## [WHAT YOU SHOULD DO]
Below are some records; output all of them exactly as they read.

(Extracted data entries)

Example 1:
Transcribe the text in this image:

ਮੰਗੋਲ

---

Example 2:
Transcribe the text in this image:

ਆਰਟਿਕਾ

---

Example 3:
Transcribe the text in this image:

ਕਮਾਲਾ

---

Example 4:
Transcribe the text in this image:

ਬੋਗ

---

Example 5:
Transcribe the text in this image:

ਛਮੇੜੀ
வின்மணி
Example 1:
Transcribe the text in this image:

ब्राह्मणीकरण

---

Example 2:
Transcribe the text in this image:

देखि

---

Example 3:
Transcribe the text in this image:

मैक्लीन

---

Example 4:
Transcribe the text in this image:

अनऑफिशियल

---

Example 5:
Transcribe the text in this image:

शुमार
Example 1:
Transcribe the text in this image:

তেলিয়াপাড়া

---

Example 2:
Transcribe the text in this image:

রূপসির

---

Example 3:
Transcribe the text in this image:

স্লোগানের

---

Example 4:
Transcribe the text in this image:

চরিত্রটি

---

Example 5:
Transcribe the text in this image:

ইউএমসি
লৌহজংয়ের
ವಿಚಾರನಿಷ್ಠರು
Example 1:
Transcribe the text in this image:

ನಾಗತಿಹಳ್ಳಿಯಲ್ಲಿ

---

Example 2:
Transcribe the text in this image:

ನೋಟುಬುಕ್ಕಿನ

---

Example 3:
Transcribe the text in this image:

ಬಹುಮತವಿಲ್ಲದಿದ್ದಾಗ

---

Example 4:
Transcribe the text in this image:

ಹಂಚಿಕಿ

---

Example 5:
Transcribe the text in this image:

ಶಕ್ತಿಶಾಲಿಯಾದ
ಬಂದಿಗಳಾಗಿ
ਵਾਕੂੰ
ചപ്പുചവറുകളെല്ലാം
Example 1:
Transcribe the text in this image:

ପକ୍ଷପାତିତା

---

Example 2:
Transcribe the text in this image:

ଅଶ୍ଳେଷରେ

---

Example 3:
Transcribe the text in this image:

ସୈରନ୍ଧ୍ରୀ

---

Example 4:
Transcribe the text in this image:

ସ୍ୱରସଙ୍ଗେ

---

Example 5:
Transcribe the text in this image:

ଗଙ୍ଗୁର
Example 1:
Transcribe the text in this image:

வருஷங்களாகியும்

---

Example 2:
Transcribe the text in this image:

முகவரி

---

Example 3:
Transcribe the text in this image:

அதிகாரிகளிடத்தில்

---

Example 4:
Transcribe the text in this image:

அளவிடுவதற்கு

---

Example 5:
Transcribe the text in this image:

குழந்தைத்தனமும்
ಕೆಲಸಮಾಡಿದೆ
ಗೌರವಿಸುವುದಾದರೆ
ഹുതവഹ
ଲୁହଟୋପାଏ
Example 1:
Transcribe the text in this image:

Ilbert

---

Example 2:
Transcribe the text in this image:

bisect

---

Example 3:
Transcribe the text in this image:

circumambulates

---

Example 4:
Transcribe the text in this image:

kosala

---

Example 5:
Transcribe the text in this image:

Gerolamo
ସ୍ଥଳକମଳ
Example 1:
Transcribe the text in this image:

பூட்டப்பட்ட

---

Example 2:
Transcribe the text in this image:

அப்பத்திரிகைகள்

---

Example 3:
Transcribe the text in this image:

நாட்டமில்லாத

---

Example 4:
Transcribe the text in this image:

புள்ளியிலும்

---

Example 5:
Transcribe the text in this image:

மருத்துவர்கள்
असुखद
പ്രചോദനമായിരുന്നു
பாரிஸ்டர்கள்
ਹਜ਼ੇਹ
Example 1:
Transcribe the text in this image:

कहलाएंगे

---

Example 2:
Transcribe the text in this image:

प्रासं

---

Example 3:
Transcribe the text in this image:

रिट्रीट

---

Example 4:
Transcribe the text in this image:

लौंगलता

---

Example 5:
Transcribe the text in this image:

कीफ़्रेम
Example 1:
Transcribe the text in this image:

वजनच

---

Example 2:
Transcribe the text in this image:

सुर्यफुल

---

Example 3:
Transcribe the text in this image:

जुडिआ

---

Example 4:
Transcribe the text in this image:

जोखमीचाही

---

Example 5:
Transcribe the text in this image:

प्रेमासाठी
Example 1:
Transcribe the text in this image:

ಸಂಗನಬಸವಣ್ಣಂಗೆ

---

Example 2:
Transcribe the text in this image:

## [OUTPUT OF THE EXERCISE]
Example 1:
Transcribe the text in this image:

ਮੰਗੋਲ

---

Example 2:
Transcribe the text in this image:

ਆਰਟਿਕਾ

---

Example 3:
Transcribe the text in this image:

ਕਮਾਲਾ

---

Example 4:
Transcribe the text in this image:

ਬੋਗ

---

Example 5:
Transcribe the text in this image:

ਛਮੇੜੀ
வின்மணி
Example 1:
Transcribe the text in this image:

ब्राह्मणीकरण

---

Example 2:
Transcribe the text in this image:

देखि

---

Example 3:
Transcribe the text in this image:

मैक्लीन

---

Example 4:
Transcribe the text in this image:

अनऑफिशियल

---

Example 5:
Transcribe the text in this image:

शुमार
Example 1:
Transcribe the text in this image:

তেলিয়াপাড়া

---

Example 2:
Transcribe the text in this image:

রূপসির

---

Example 3:
Transcribe the text in this image:

স্লোগানের

---

Example 4:
Transcribe the text in this image:

চরিত্রটি

---

Example 5:
Transcribe the text in this image:

ইউএমসি
লৌহজংয়ের
ವಿಚಾರನಿಷ್ಠರು
Example 1:
Transcribe the text in this image:

ನಾಗತಿಹಳ್ಳಿಯಲ್ಲಿ

---

Example 2:
Transcribe the text in this image:

ನೋಟುಬುಕ್ಕಿನ

---

Example 3:
Transcribe the text in this image:

ಬಹುಮತವಿಲ್ಲದಿದ್ದಾಗ

---

Example 4:
Transcribe the text in this image:

ಹಂಚಿಕಿ

---

Example 5:
Transcribe the text in this image:

ಶಕ್ತಿಶಾಲಿಯಾದ
ಬಂದಿಗಳಾಗಿ
ਵਾਕੂੰ
ചപ്പുചവറുകളെല്ലാം
Example 1:
Transcribe the text in this image:

ପକ୍ଷପାତିତା

---

Example 2:
Transcribe the text in this image:

ଅଶ୍ଳେଷରେ

---

Example 3:
Transcribe the text in this image:

ସୈରନ୍ଧ୍ରୀ

---

Example 4:
Transcribe the text in this image:

ସ୍ୱରସଙ୍ଗେ

---

Example 5:
Transcribe the text in this image:

ଗଙ୍ଗୁର
Example 1:
Transcribe the text in this image:

வருஷங்களாகியும்

---

Example 2:
Transcribe the text in this image:

முகவரி

---

Example 3:
Transcribe the text in this image:

அதிகாரிகளிடத்தில்

---

Example 4:
Transcribe the text in this image:

அளவிடுவதற்கு

---

Example 5:
Transcribe the text in this image:

குழந்தைத்தனமும்
ಕೆಲಸಮಾಡಿದೆ
ಗೌರವಿಸುವುದಾದರೆ
ഹുതവഹ
ଲୁହଟୋପାଏ
Example 1:
Transcribe the text in this image:

Ilbert

---

Example 2:
Transcribe the text in this image:

bisect

---

Example 3:
Transcribe the text in this image:

circumambulates

---

Example 4:
Transcribe the text in this image:

kosala

---

Example 5:
Transcribe the text in this image:

Gerolamo
ସ୍ଥଳକମଳ
Example 1:
Transcribe the text in this image:

பூட்டப்பட்ட

---

Example 2:
Transcribe the text in this image:

அப்பத்திரிகைகள்

---

Example 3:
Transcribe the text in this image:

நாட்டமில்லாத

---

Example 4:
Transcribe the text in this image:

புள்ளியிலும்

---

Example 5:
Transcribe the text in this image:

மருத்துவர்கள்
असुखद
പ്രചോദനമായിരുന്നു
பாரிஸ்டர்கள்
ਹਜ਼ੇਹ
Example 1:
Transcribe the text in this image:

कहलाएंगे

---

Example 2:
Transcribe the text in this image:

प्रासं

---

Example 3:
Transcribe the text in this image:

रिट्रीट

---

Example 4:
Transcribe the text in this image:

लौंगलता

---

Example 5:
Transcribe the text in this image:

कीफ़्रेम
Example 1:
Transcribe the text in this image:

वजनच

---

Example 2:
Transcribe the text in this image:

सुर्यफुल

---

Example 3:
Transcribe the text in this image:

जुडिआ

---

Example 4:
Transcribe the text in this image:

जोखमीचाही

---

Example 5:
Transcribe the text in this image:

प्रेमासाठी
Example 1:
Transcribe the text in this image:

ಸಂಗನಬಸವಣ್ಣಂಗೆ

---

Example 2:
Transcribe the text in this image:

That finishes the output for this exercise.